*PROBLEM TO SOLVE*
Reproduce the lines of the records below, starting at the line containing "pose: elev=220.8 azim=12.9" and continuing through the final line of the records, inclusive.

###

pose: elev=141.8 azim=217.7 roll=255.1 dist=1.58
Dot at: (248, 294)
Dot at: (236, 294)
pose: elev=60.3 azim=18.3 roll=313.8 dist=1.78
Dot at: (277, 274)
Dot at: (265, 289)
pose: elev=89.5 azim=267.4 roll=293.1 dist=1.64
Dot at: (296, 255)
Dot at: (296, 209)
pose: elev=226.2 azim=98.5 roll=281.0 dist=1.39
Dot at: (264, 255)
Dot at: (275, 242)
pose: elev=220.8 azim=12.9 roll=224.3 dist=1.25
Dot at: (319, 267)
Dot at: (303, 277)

###

*ANSWER TO THIS PROBLEM*
pose: elev=220.8 azim=12.9 roll=224.3 dist=1.25
Dot at: (319, 267)
Dot at: (303, 277)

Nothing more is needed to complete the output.